I was recently told I need to update my blog. I told them I would when I had something to write about! I got it!!! I am reading Praying Circles around Your Children by Mark Batterson. (This is what I read today: David's own dad didn't see who he could or would become. When Jesse looked at David, he saw a shepherd boy; when Samuel looked at David, he saw a king! One of the greatest dangers of family relationships is that we become blind to beauty and mystery simply because we live in such close proximity. You need a vision for your children.) So this morning I prayed that I would not just see Ian as a shepherd boy but I would see a King. God, give him confidence and boldness to be the person you have designed him to be.
I remembered that I had taken this picture yesterday of Ian "walking" his goat!! I have to say only a King would think of something like this!

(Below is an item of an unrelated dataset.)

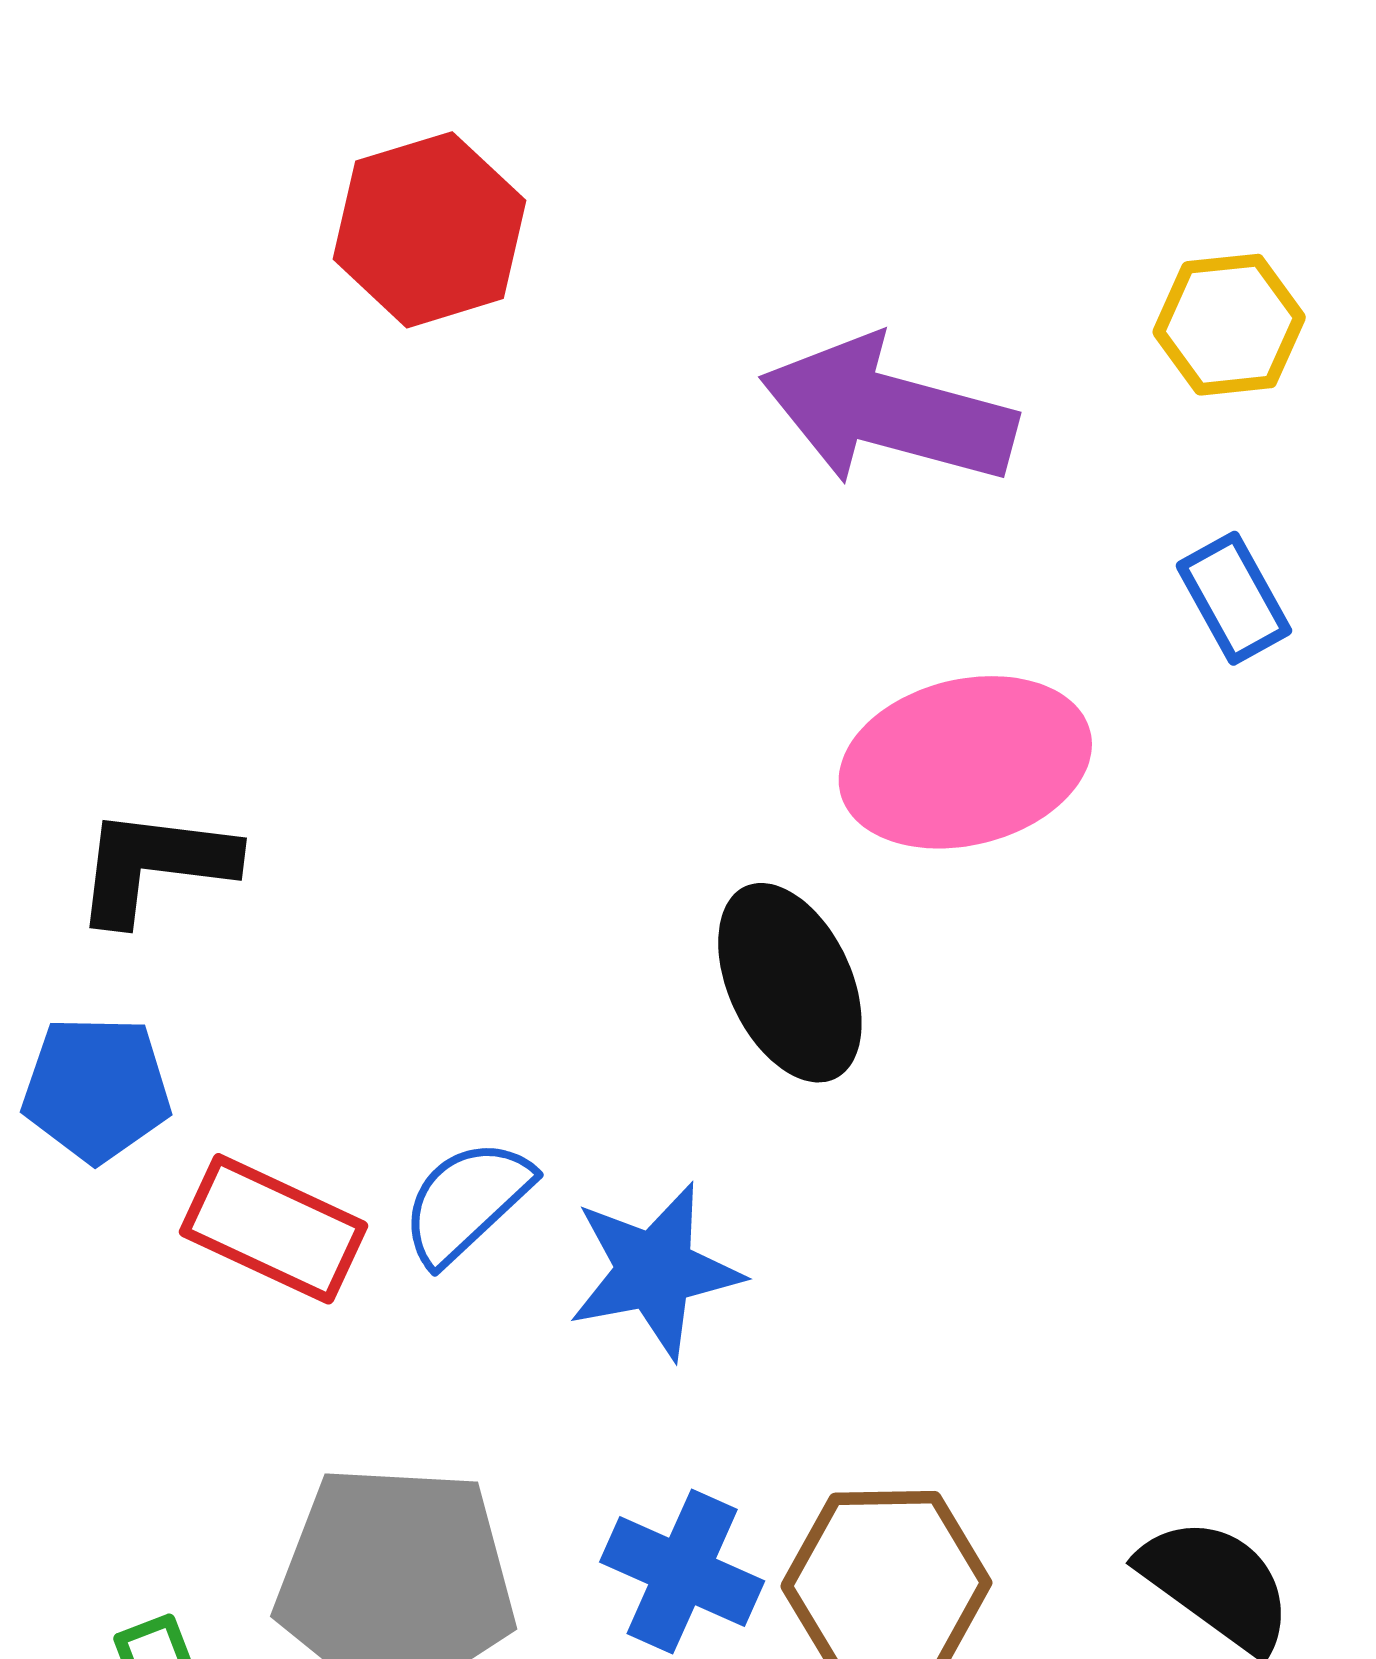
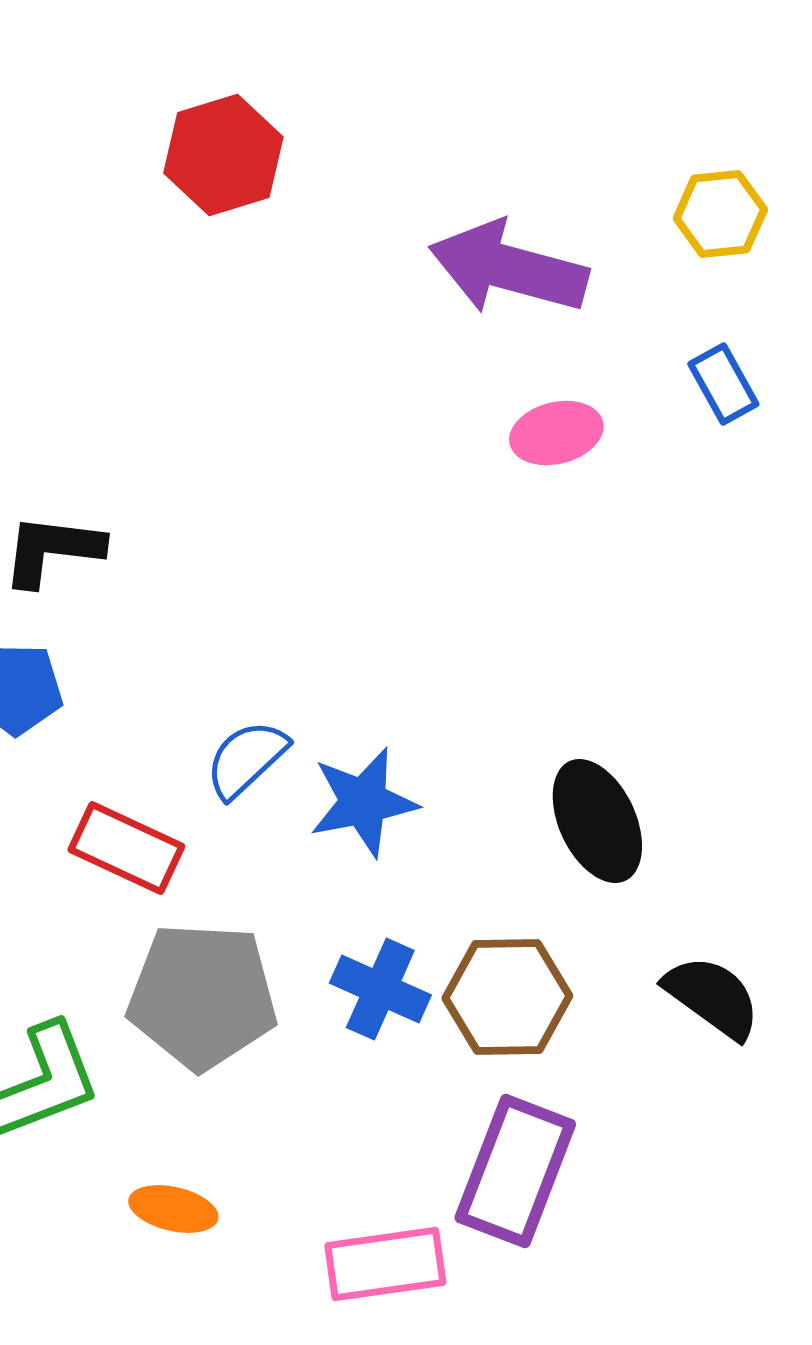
pink ellipse: (965, 762) -> (556, 433), moved, size x0.6
black ellipse: (790, 983) -> (597, 821), moved
red rectangle: (273, 1229) -> (126, 848), moved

If only he could find someone to appoint to do it all for him!! This picture will always remind me to pray this prayer for him! Just love my Ian!!

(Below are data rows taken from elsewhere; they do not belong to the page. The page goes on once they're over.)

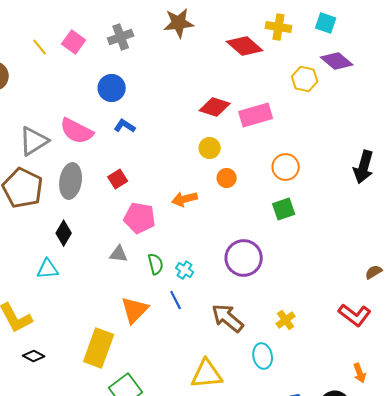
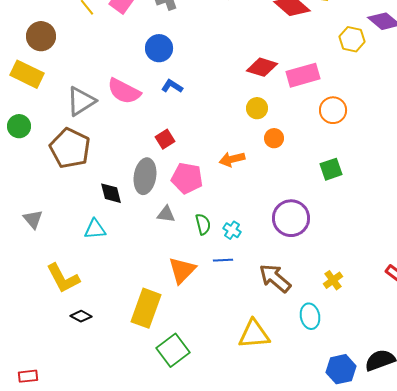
orange circle: (286, 167) -> (333, 110), moved
gray ellipse: (71, 181) -> (145, 176), moved
black diamond: (64, 233) -> (111, 193), turned -45
blue line: (176, 300) -> (223, 260), turned -66

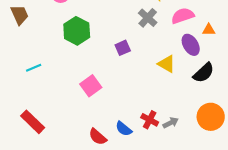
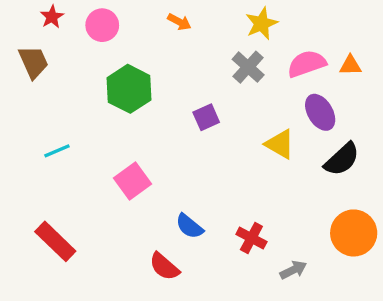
orange triangle: (209, 30) -> (350, 65), moved
pink square: (91, 86) -> (132, 181), moved
gray arrow: (171, 123) -> (293, 270), moved
blue semicircle: (124, 129) -> (189, 226), moved

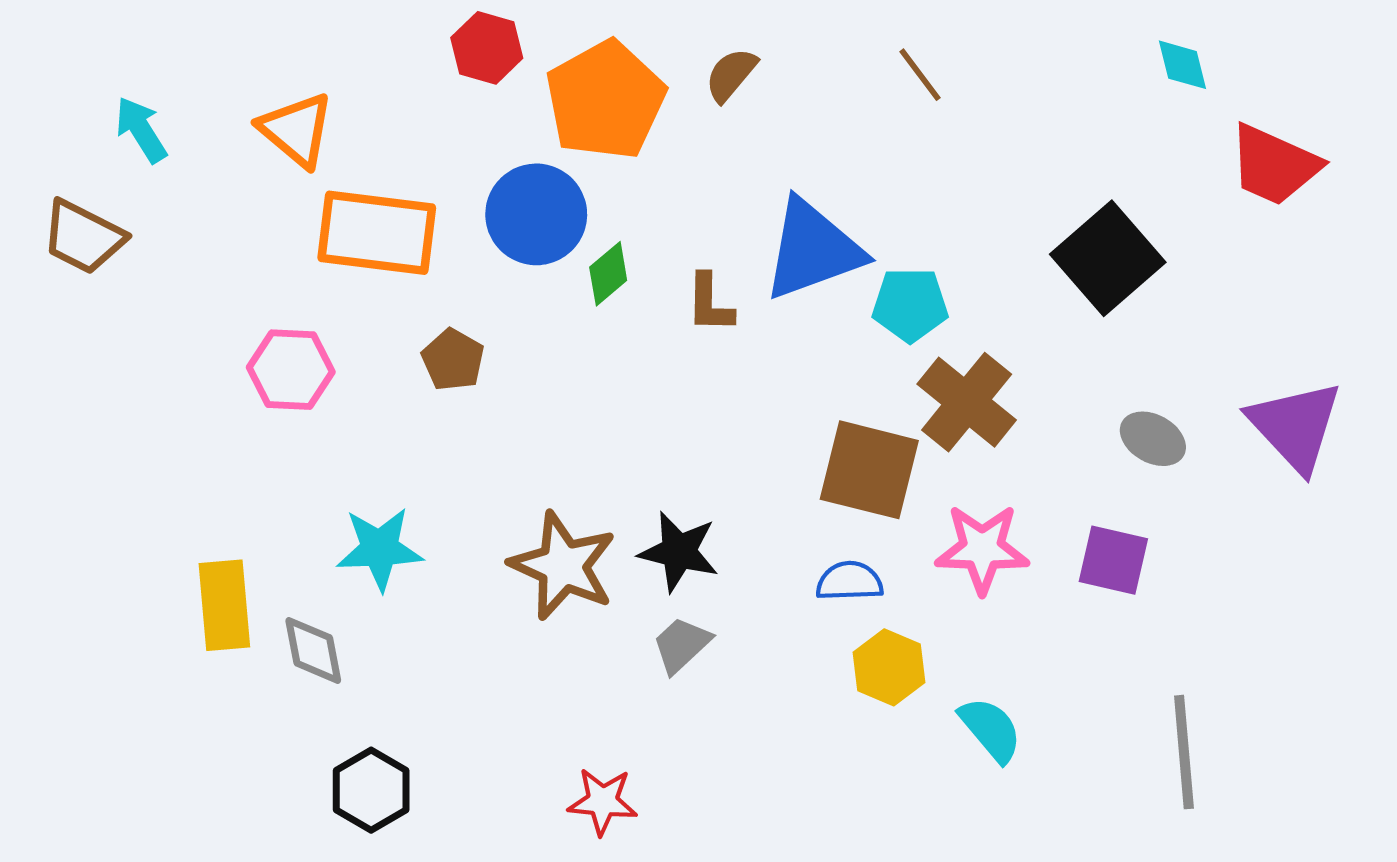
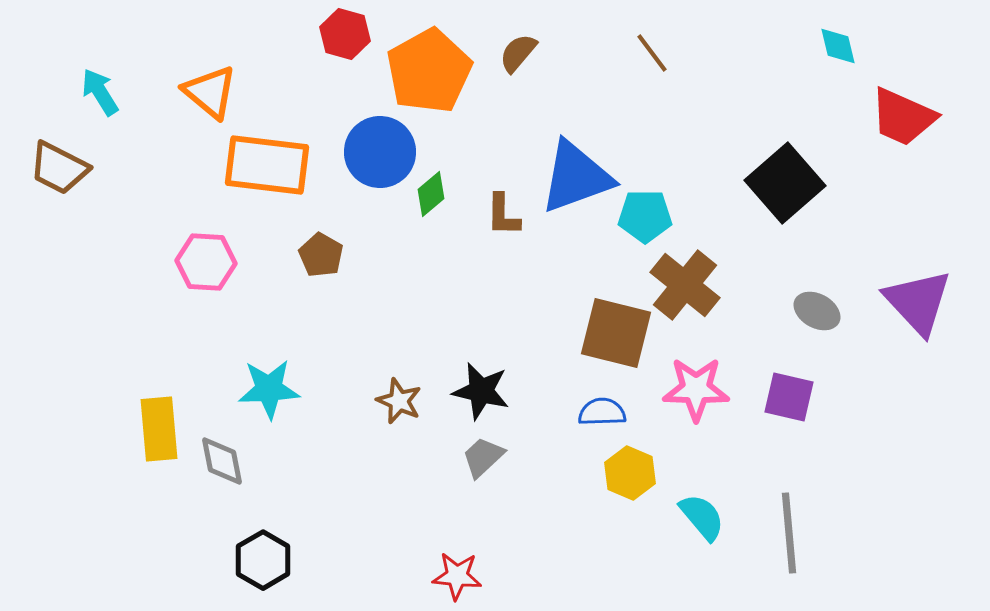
brown star: (563, 566) -> (399, 401), size x0.6
gray line: (1184, 752) -> (789, 533), moved
red star: (603, 801) -> (457, 576), moved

All went great with surgery. It took about 2 hours for the doctor to do his part and about 1 1/2 hours in recovery. They put a stent in (pipeline) which eventually closes off aneurysm. I got a little nauseated from the anesthesia. They gave me meds and I slept until about 2:00pm. I had to lay completely flat until about 5:00pm. I think that was the hardest part!!! I was starving when I woke up so I had a little Mc Donald's!!! And after a few more hours, I checked my Facebook!!! Wow! I can't believe it has been so easy! Isn't that what we have prayed for?! God is so Good! So far this Mountain climb has been pretty easy...or maybe I should say it has not been too bad! And guess what, they are going to move me to the 22nd floor! Now that should be a nice view! Not quiet the view from a mountain top I would have wanted to see, but when I look out that window I will be reminded of this mountain view. In fact, I think I will stop writing for now so I can share with you the view from the top!... Well here it is. All the way from the top!

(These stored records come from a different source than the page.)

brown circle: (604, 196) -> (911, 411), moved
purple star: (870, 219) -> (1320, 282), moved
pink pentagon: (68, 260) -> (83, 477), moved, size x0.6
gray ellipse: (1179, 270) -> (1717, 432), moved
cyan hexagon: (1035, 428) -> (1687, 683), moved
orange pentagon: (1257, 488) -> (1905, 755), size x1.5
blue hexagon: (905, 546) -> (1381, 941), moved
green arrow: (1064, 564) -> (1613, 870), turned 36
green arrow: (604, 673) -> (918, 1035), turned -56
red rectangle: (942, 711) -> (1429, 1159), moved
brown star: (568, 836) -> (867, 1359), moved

Been waiting for this day for a while! Have you ever just not wanted to do something that you know you have to do? I really don't want to have this surgery. You know, if I felt bad and I knew it would fix something that hurt then maybe I would not mind going through it. Maybe I will ask the doctor to fix something that really hurts on this old body!! Talk about walking by faith! That's how I feel right now! I am so ready to get this over so I can get back to taking care of my family. I finally got all my ducks in a row and left everyone a list of reminders for the week! So far everything has gone smooth. I guess what I don't know won't hurt me! I have put all my kiddos in trusted hands and know they will be taken care of. Isn't that what mothers do? Now if I could just relax and let the doctors and God take care of me. That is so hard. Especially when I have never had any type of major surgery!!! Honestly I am Nervous but at the same time there is a peace that is over me! I know it is the peace that everyone one is praying for me to have! Unexplainable! Just so neat! Thank you all!